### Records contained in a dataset
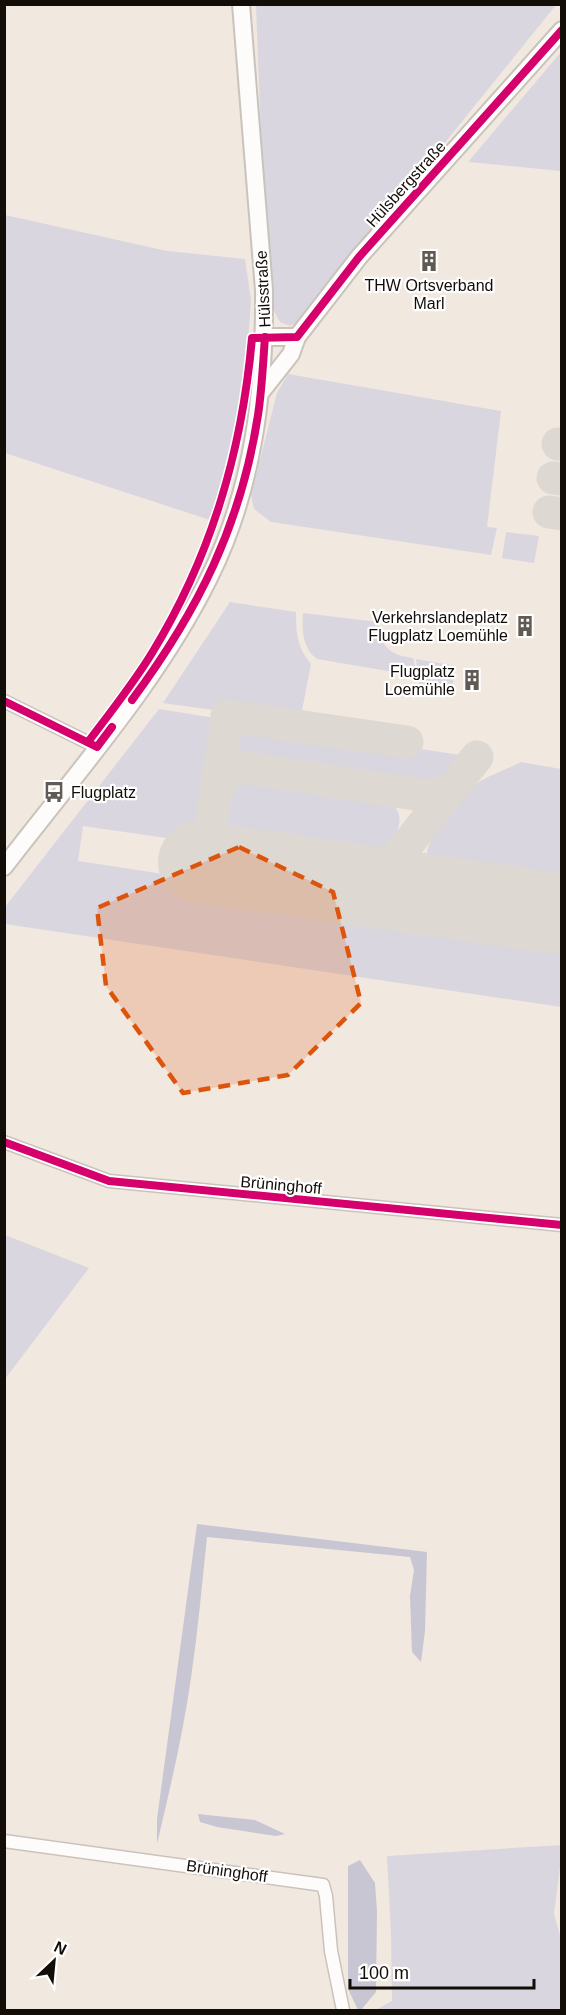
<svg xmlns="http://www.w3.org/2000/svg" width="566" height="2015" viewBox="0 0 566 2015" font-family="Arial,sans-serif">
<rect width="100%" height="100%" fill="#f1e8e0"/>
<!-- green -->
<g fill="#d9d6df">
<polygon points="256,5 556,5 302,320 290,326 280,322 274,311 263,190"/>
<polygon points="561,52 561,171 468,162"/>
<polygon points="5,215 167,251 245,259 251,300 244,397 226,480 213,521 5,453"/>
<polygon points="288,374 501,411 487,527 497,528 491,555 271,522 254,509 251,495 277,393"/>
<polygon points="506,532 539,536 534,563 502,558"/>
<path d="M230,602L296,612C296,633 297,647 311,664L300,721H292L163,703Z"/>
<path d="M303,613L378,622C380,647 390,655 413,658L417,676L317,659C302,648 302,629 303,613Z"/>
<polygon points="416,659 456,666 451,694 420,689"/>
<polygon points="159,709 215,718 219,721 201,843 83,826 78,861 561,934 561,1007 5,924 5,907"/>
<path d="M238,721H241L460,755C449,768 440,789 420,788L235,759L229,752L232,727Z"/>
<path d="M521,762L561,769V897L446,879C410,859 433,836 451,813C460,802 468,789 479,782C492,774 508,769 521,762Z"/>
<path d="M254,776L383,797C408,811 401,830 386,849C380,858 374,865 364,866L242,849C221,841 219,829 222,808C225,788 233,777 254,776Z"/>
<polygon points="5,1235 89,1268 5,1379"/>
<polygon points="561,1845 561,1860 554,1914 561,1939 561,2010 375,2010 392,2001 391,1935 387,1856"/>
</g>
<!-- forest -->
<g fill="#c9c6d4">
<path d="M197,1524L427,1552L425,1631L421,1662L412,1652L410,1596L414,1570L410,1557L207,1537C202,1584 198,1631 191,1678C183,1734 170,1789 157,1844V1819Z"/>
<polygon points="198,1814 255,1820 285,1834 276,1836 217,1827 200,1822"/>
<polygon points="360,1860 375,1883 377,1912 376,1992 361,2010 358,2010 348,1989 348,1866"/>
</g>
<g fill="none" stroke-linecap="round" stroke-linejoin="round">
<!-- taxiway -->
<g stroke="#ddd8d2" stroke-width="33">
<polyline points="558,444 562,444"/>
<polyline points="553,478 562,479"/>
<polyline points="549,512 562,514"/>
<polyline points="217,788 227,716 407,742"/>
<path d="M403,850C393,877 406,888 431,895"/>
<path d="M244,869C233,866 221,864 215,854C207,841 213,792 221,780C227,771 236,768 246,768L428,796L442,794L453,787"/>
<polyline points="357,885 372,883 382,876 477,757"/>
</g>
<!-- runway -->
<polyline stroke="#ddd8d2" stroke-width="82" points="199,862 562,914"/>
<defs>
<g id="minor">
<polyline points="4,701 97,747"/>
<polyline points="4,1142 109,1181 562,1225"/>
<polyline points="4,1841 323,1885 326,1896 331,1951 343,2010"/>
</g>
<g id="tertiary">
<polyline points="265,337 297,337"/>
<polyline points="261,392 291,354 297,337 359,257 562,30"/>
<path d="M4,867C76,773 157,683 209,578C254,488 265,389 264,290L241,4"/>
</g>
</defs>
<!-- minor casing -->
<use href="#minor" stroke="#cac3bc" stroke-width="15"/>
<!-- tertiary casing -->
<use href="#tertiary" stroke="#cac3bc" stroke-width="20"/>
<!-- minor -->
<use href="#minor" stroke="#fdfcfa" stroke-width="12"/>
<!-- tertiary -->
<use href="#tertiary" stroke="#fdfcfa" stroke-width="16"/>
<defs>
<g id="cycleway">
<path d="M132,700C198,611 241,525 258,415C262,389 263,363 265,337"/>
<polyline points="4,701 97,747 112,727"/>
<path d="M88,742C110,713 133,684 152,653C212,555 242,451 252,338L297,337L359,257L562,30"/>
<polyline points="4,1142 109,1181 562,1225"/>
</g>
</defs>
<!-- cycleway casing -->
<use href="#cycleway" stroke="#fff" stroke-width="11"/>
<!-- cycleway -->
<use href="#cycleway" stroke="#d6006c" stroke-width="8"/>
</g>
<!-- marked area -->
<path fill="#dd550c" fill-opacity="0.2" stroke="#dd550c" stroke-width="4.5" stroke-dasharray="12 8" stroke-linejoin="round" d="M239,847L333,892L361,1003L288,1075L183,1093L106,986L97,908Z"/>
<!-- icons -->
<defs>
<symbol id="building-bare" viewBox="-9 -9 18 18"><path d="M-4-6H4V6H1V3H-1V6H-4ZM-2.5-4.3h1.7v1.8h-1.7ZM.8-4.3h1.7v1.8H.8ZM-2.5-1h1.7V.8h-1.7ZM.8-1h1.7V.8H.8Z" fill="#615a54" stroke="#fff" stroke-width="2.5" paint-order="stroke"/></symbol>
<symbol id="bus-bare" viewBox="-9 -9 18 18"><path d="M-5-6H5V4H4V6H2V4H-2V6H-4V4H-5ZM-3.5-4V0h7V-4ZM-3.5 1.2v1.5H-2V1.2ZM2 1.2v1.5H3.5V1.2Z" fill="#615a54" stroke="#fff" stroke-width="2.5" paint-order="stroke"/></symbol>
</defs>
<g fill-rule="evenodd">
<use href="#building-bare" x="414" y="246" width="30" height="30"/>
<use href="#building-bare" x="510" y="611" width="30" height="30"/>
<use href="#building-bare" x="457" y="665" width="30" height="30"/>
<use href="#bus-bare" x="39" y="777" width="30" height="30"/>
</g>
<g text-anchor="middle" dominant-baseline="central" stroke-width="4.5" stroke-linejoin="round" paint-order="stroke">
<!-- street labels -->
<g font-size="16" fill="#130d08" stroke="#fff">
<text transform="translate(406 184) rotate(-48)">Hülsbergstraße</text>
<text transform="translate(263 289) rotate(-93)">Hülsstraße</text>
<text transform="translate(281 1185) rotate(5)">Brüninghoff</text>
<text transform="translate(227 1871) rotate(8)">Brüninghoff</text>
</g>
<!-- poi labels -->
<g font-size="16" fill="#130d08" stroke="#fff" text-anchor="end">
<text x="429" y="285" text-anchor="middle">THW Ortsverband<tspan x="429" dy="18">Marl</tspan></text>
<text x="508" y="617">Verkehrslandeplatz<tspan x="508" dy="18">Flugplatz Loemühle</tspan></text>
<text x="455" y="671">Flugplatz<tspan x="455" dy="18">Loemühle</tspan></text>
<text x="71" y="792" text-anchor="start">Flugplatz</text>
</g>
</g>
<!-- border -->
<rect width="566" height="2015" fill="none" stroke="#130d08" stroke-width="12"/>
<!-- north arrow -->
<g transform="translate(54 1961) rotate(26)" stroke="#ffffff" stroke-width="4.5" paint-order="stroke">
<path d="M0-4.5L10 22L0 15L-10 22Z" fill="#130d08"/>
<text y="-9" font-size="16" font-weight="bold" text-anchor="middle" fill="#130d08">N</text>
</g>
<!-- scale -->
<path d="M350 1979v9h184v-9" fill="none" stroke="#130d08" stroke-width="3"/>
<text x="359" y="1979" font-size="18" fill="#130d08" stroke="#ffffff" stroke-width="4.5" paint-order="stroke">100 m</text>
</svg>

### ABOUT THIS TASK
Please reproduce every record exactly, leaving the pictures out.

### SOLUTION TO THE PROBLEM
<svg xmlns="http://www.w3.org/2000/svg" width="566" height="2015" viewBox="0 0 566 2015" font-family="Arial,sans-serif">
<rect width="100%" height="100%" fill="#f1e8e0"/>
<!-- green -->
<g fill="#d9d6df">
<polygon points="256,5 556,5 302,320 290,326 280,322 274,311 263,190"/>
<polygon points="561,52 561,171 468,162"/>
<polygon points="5,215 167,251 245,259 251,300 244,397 226,480 213,521 5,453"/>
<polygon points="288,374 501,411 487,527 497,528 491,555 271,522 254,509 251,495 277,393"/>
<polygon points="506,532 539,536 534,563 502,558"/>
<path d="M230,602L296,612C296,633 297,647 311,664L300,721H292L163,703Z"/>
<path d="M303,613L378,622C380,647 390,655 413,658L417,676L317,659C302,648 302,629 303,613Z"/>
<polygon points="416,659 456,666 451,694 420,689"/>
<polygon points="159,709 215,718 219,721 201,843 83,826 78,861 561,934 561,1007 5,924 5,907"/>
<path d="M238,721H241L460,755C449,768 440,789 420,788L235,759L229,752L232,727Z"/>
<path d="M521,762L561,769V897L446,879C410,859 433,836 451,813C460,802 468,789 479,782C492,774 508,769 521,762Z"/>
<path d="M254,776L383,797C408,811 401,830 386,849C380,858 374,865 364,866L242,849C221,841 219,829 222,808C225,788 233,777 254,776Z"/>
<polygon points="5,1235 89,1268 5,1379"/>
<polygon points="561,1845 561,1860 554,1914 561,1939 561,2010 375,2010 392,2001 391,1935 387,1856"/>
</g>
<!-- forest -->
<g fill="#c9c6d4">
<path d="M197,1524L427,1552L425,1631L421,1662L412,1652L410,1596L414,1570L410,1557L207,1537C202,1584 198,1631 191,1678C183,1734 170,1789 157,1844V1819Z"/>
<polygon points="198,1814 255,1820 285,1834 276,1836 217,1827 200,1822"/>
<polygon points="360,1860 375,1883 377,1912 376,1992 361,2010 358,2010 348,1989 348,1866"/>
</g>
<g fill="none" stroke-linecap="round" stroke-linejoin="round">
<!-- taxiway -->
<g stroke="#ddd8d2" stroke-width="33">
<polyline points="558,444 562,444"/>
<polyline points="553,478 562,479"/>
<polyline points="549,512 562,514"/>
<polyline points="217,788 227,716 407,742"/>
<path d="M403,850C393,877 406,888 431,895"/>
<path d="M244,869C233,866 221,864 215,854C207,841 213,792 221,780C227,771 236,768 246,768L428,796L442,794L453,787"/>
<polyline points="357,885 372,883 382,876 477,757"/>
</g>
<!-- runway -->
<polyline stroke="#ddd8d2" stroke-width="82" points="199,862 562,914"/>
<defs>
<g id="minor">
<polyline points="4,701 97,747"/>
<polyline points="4,1142 109,1181 562,1225"/>
<polyline points="4,1841 323,1885 326,1896 331,1951 343,2010"/>
</g>
<g id="tertiary">
<polyline points="265,337 297,337"/>
<polyline points="261,392 291,354 297,337 359,257 562,30"/>
<path d="M4,867C76,773 157,683 209,578C254,488 265,389 264,290L241,4"/>
</g>
</defs>
<!-- minor casing -->
<use href="#minor" stroke="#cac3bc" stroke-width="15"/>
<!-- tertiary casing -->
<use href="#tertiary" stroke="#cac3bc" stroke-width="20"/>
<!-- minor -->
<use href="#minor" stroke="#fdfcfa" stroke-width="12"/>
<!-- tertiary -->
<use href="#tertiary" stroke="#fdfcfa" stroke-width="16"/>
<defs>
<g id="cycleway">
<path d="M132,700C198,611 241,525 258,415C262,389 263,363 265,337"/>
<polyline points="4,701 97,747 112,727"/>
<path d="M88,742C110,713 133,684 152,653C212,555 242,451 252,338L297,337L359,257L562,30"/>
<polyline points="4,1142 109,1181 562,1225"/>
</g>
</defs>
<!-- cycleway casing -->
<use href="#cycleway" stroke="#fff" stroke-width="11"/>
<!-- cycleway -->
<use href="#cycleway" stroke="#d6006c" stroke-width="8"/>
</g>
<!-- marked area -->
<path fill="#dd550c" fill-opacity="0.2" stroke="#dd550c" stroke-width="4.5" stroke-dasharray="12 8" stroke-linejoin="round" d="M239,847L333,892L361,1003L288,1075L183,1093L106,986L97,908Z"/>
<!-- icons -->
<defs>
<symbol id="building-bare" viewBox="-9 -9 18 18"><path d="M-4-6H4V6H1V3H-1V6H-4ZM-2.5-4.3h1.7v1.8h-1.7ZM.8-4.3h1.7v1.8H.8ZM-2.5-1h1.7V.8h-1.7ZM.8-1h1.7V.8H.8Z" fill="#615a54" stroke="#fff" stroke-width="2.5" paint-order="stroke"/></symbol>
<symbol id="bus-bare" viewBox="-9 -9 18 18"><path d="M-5-6H5V4H4V6H2V4H-2V6H-4V4H-5ZM-3.5-4V0h7V-4ZM-3.5 1.2v1.5H-2V1.2ZM2 1.2v1.5H3.5V1.2Z" fill="#615a54" stroke="#fff" stroke-width="2.5" paint-order="stroke"/></symbol>
</defs>
<g fill-rule="evenodd">
<use href="#building-bare" x="414" y="246" width="30" height="30"/>
<use href="#building-bare" x="510" y="611" width="30" height="30"/>
<use href="#building-bare" x="457" y="665" width="30" height="30"/>
<use href="#bus-bare" x="39" y="777" width="30" height="30"/>
</g>
<g text-anchor="middle" dominant-baseline="central" stroke-width="4.5" stroke-linejoin="round" paint-order="stroke">
<!-- street labels -->
<g font-size="16" fill="#130d08" stroke="#fff">
<text transform="translate(406 184) rotate(-48)">Hülsbergstraße</text>
<text transform="translate(263 289) rotate(-93)">Hülsstraße</text>
<text transform="translate(281 1185) rotate(5)">Brüninghoff</text>
<text transform="translate(227 1871) rotate(8)">Brüninghoff</text>
</g>
<!-- poi labels -->
<g font-size="16" fill="#130d08" stroke="#fff" text-anchor="end">
<text x="429" y="285" text-anchor="middle">THW Ortsverband<tspan x="429" dy="18">Marl</tspan></text>
<text x="508" y="617">Verkehrslandeplatz<tspan x="508" dy="18">Flugplatz Loemühle</tspan></text>
<text x="455" y="671">Flugplatz<tspan x="455" dy="18">Loemühle</tspan></text>
<text x="71" y="792" text-anchor="start">Flugplatz</text>
</g>
</g>
<!-- border -->
<rect width="566" height="2015" fill="none" stroke="#130d08" stroke-width="12"/>
<!-- north arrow -->
<g transform="translate(54 1961) rotate(26)" stroke="#ffffff" stroke-width="4.5" paint-order="stroke">
<path d="M0-4.5L10 22L0 15L-10 22Z" fill="#130d08"/>
<text y="-9" font-size="16" font-weight="bold" text-anchor="middle" fill="#130d08">N</text>
</g>
<!-- scale -->
<path d="M350 1979v9h184v-9" fill="none" stroke="#130d08" stroke-width="3"/>
<text x="359" y="1979" font-size="18" fill="#130d08" stroke="#ffffff" stroke-width="4.5" paint-order="stroke">100 m</text>
</svg>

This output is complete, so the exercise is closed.